As oil prices continued to plunge last week, it was instructive to watch the disparate reactions of three governments whose whopping losses are likely to produce some of the biggest international stories of 2015.
There was the panicked scrambling of Venezuelan President Nicolás Maduro, who skipped his own state of the union speech for a desperate world tour in search of loans or promises of $100 oil. He got neither, even as rumors flew back home about whether he would be allowed to stay in office on his return.
There was the cool response of Vladimir Putin, whose ministers announced drastic cuts in government spending — except for defense. Russia’s proxy forces in eastern Ukraine meanwhile launched a new offensive.
And there was the energetic engagement by Iran’s foreign minister in negotiations on a nuclear deal that would lead to a lifting of U.N. sanctions. This followed an argument back in Tehran between the country’s president and its supreme leader about whether Iran should pursue an opening to the world or a warlike “resistance economy.”
Those snapshots fairly reflected the betting in Washington about the likely consequences of a sustained drop in oil prices for Venezuela, Russia and Iran, three troublesome nations that depend on energy exports for anywhere between 68 percent and 95 percent of their external revenue. Venezuela appears on the edge of a political chasm. Putin will try to fend off domestic upheaval with more foreign aggression. And Iran will make a fateful choice between forging a lifeline to the United States and Europe and consciously embracing isolation and harsh austerity.

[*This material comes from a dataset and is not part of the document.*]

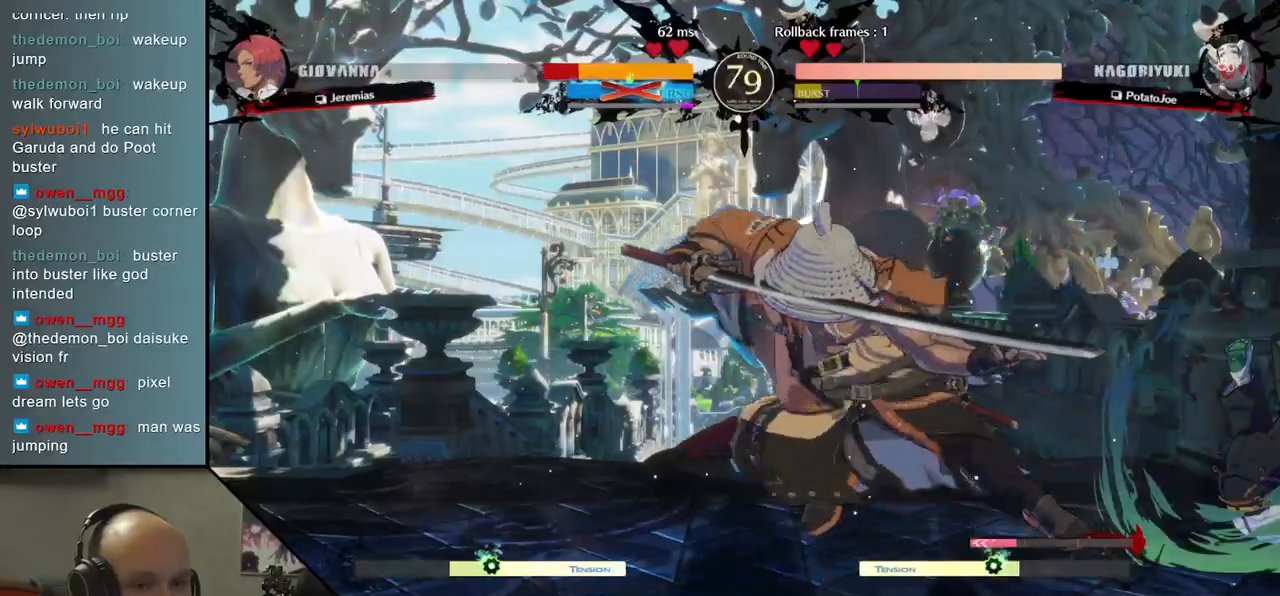
{"buttons": [], "left_stick": "left", "events": [[50, "left_stick", "down"], [183, "left_stick", "left"], [200, "SQUARE", "down"], [333, "SQUARE", "up"]]}
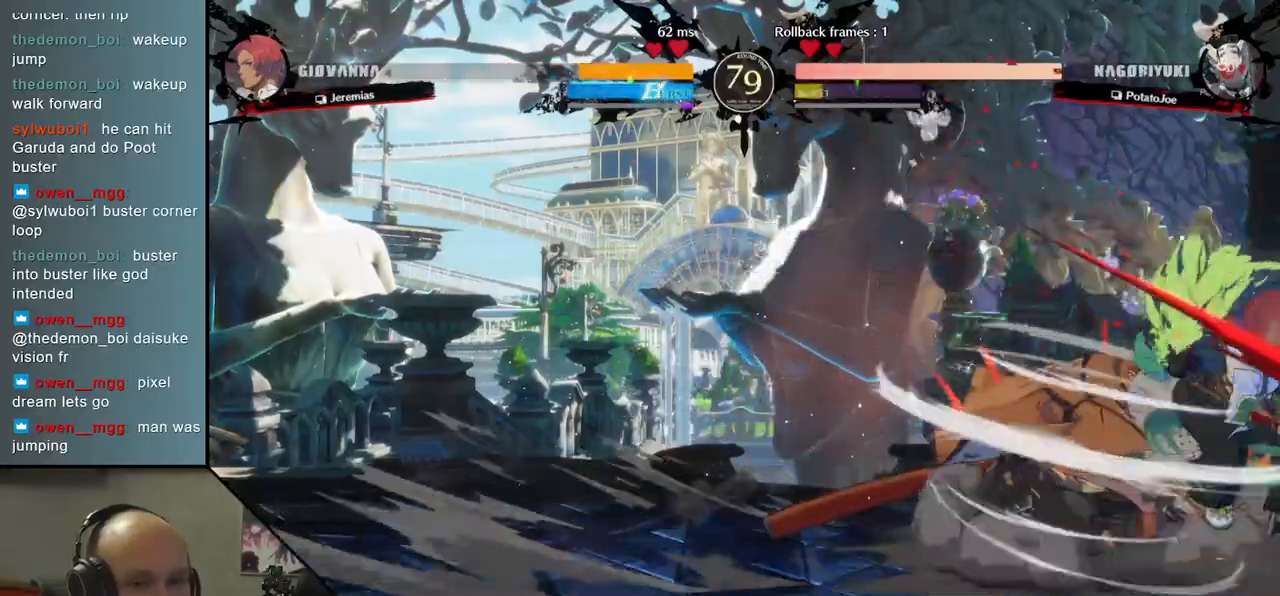
{"buttons": [], "left_stick": "left", "events": [[117, "left_stick", "right"], [217, "left_stick", "down-left"], [333, "left_stick", "left"]]}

Other countries, of course, will be hurt by the loss of oil revenue. But these three stand out for the way high-priced oil has bloated their geopolitical ambitions and financed their rogue behavior. Putin, attempting to reconstruct Moscow’s Soviet empire, has launched two military invasions of neighbors in six years. Iran, seeking hegemony in the Middle East, is fighting expensive wars in Iraq and Syria even while it builds the infrastructure necessary to produce nuclear weapons. Venezuela’s hopes of creating an anti-American bloc in Latin America have prompted it to deliver 200,000 barrels a day of heavily subsidized oil to 13 countries, including Cuba.
As revenue precipitously drops, the biggest blowback is to be found in Caracas, where lines eight hours long stretch outside state grocery stores for disappearing supplies of food and other basic commodities. With only $20 billion left in its reserves, and $50 billion in debt to China alone, Venezuela appears headed toward a choice between abandoning its oil giveaways and defaulting on its debts, or starving its own population to the point of revolt.
A recent analysis by Moody’s concluded that the Maduro government will be unable to pay for basic imports and its debts almost regardless of what it does. With Maduro’s approval rating in the 20s and the opposition preparing another mobilization, it’s no wonder Venezuelans are remembering past coup plots and popular revolts — and preparing for the worst.
The mood in Moscow appears more resigned: With substantial support from Russians and hundreds of billions still in his country’s reserves, Putin is relatively well positioned to weather a bad year. Still, the living standards of millions of state employees, including teachers and health-care workers, will plummet under the budget cuts announced last week, while regional governments — including volatile ones in the Caucasus — will be starved of funds.
That’s why it’s significant that the military is exempted from the austerity plan. Western observers take it almost as a given that Putin will use nationalism to deflect the pressure of domestic economic discontent, which probably means more fighting in Ukraine and maybe elsewhere in Eurasia. The alternative, a peace settlement that eases Western sanctions, would require Putin to abandon his ambition of bringing Ukraine back under the Kremlin’s dominion — a concession that might be more dangerous to his regime than the coming recession.
The most intriguing response to the oil price crisis will be that of Iran. A Jan. 4 speech by President Hassan Rouhani laid out one side of the argument among the leadership: Iran’s economy, he said, “cannot develop in isolation from the rest of the world.” Hence the seemingly heightened seriousness of Foreign Minister Mohammad Javad Zarif, who held extra sessions of talks on a nuclear deal with Secretary of State John Kerry in Geneva last week.
An answer to Rouhani, however, came days later from Supreme Leader Ali Khamenei, who argued that the West could not be trusted to lift sanctions and that Iran could thrive under an autarchic “resistance economy.” Perhaps a few months of austerity, and its domestic effects, will change Khamenei’s mind. Either way, Iran’s response to the oil crisis will shape this year’s events across the Middle East.